There are many incredible options now for non-invasive procedures for the assistance of healing and scar reduction. I had a wonky cheekbone repaired and some foundation work to help stop my face from dropping after severe stretching in my skull tissue. As a kid, the scar tissue on the inside of my new lid rubbed on my eye, often causing infections. So that person is not just dealing with a world who thinks beauty is symmetry, but they are often dealing with physical discomfort. Scar thickness, nerve damage and infection are only some aspects.
This was just an eyelid. There are much larger scars out there. Fact; scars can cause big physical issues; it ain’t all about the pretty.
I would have jumped rainbows not to have those experiences as a child.
Traumas have the potential to form us positively. But I would be telling you porky pies if I said the psychological impact was positive.
I am not alone. Acne scarring, burns and growth of scar tissue can create an array of problems. The Australian Journal of General Practice reports that scarring can have a negative impact on adolescent wellbeing leading to social isolation, a decrease in self-esteem and an increase in anger, and are significantly correlated with suicidal ideation.
For kids and teens to have options available now is so positive and essential. One very cool breakthrough in the last decade was by NASA. They developed LED technology to help improve healing in space and for long-term human spaceflight.
LED therapy is a multi-use therapy and can help heal surgical wounds post-op. Scars can get infected, become itchy, cause extreme skin conditions and problems of all kinds. Massage therapy is another, along with the brilliant progression of burn healing medicine.
Identity of self is tricky business.
We must do all we can to foster a sense of acceptance for children, and at the same time continue to develop technology and help make it accessible to everyone to help scar reduction for ease of pain and suffering.
I no longer allow the identity association of others to rule me; enjoying “inside me” to shine brightly; as unencumbered as possible.
With each grey hair, I have discovered I am not my body, not my face, not my eyelid, not my scars, not my lumps and bumps, not my even my humour or ability to moonwalk. (I can) This vehicle is the wonderful shell in which I reside, and it works for me. There’s a whole lot more going on behind that driver’s seat.
I enjoy getting dressed up (maybe too much? lol), like makeup and love feeling good, but this comes from a place of fun and impermanence. They no longer stem from a “self” belief based on fear or worry. Do you know how much joy can come through without the worry of appearance?
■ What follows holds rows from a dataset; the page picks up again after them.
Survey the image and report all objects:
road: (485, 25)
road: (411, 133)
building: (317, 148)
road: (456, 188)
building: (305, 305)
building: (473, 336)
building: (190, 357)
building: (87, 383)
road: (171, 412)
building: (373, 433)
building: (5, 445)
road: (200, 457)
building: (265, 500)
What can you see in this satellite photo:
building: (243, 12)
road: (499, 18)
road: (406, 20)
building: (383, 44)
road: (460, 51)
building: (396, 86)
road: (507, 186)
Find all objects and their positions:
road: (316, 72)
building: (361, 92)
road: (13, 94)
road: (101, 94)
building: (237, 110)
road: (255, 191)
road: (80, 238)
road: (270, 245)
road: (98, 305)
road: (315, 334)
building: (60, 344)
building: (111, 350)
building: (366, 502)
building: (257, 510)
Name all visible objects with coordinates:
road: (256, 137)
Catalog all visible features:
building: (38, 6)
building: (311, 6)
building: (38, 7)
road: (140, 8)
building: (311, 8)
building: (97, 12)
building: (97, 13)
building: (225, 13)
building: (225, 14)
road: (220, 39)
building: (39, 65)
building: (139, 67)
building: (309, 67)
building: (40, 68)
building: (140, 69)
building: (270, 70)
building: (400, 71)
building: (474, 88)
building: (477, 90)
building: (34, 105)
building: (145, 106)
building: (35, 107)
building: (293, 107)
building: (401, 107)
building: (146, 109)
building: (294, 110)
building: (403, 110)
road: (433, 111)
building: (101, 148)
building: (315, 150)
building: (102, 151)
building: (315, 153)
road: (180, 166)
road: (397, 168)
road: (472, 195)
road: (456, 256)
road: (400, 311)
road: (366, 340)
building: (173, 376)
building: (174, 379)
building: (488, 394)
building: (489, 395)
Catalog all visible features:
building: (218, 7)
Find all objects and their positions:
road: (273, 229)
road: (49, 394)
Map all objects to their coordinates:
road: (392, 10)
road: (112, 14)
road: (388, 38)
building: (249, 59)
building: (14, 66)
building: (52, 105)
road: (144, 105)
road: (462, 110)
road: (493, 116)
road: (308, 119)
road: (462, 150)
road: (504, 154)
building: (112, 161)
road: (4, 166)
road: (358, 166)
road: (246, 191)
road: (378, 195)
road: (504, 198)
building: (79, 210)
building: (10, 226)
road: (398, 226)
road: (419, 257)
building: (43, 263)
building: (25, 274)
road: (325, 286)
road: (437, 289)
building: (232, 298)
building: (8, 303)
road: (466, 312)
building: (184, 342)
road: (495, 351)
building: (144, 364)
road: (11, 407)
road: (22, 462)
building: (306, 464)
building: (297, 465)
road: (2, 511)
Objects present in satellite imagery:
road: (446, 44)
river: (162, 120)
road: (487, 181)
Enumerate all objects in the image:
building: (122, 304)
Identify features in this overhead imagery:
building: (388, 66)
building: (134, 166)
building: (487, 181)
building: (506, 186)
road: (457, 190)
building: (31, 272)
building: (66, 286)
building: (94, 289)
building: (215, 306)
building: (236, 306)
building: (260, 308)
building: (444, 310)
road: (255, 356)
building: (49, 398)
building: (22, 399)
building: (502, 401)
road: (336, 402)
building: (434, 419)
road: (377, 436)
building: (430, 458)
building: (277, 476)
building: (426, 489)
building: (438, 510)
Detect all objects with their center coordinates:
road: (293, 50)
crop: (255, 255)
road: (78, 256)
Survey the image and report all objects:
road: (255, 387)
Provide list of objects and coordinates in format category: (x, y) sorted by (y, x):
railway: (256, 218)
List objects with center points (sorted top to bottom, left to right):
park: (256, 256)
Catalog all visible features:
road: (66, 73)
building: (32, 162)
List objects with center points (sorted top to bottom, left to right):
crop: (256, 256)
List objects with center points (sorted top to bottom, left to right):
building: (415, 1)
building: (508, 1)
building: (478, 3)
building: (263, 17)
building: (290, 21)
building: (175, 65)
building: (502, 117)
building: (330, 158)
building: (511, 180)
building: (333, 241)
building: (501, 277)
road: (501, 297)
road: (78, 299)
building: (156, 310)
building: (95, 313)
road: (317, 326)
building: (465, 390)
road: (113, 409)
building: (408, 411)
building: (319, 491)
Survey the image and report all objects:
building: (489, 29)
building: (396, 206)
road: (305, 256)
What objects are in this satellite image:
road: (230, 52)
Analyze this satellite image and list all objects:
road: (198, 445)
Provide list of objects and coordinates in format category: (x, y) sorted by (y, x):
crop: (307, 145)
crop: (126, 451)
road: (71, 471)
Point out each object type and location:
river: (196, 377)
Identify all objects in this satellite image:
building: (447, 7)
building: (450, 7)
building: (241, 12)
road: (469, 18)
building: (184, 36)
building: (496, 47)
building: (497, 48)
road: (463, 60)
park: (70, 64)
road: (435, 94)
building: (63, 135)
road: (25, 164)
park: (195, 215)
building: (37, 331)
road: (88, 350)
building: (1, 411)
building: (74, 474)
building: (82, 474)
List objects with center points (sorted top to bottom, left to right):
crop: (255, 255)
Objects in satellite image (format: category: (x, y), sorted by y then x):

Some boundaries remain; photos continue to bring me extreme discomfort; I only take them for my family and the odd one or two for Ponderings when I have to. Selfies are occasional; with sunglasses on, and I don’t look at them again. I am a work in progress.
To this day if I don’t wear makeup, I always get comments from new people or strangers.
A fascinating insight into human behaviour is the response to appearances. Those not fixated on finding faults in others never notice, and those who have known me a long time don’t see it either. But there is a shift; I don’t get embarrassed or ashamed, and I don’t feel less than.
While you can “own your scars”, until we live in an emotionally intelligent Utopia, scars can and do profoundly impact the psyche of a growing child.
My scars are the footprints of my experiences here. They adorn my body with a story of restoration and survival. But I do look forward to living in a place where the world reflects this belief to the child.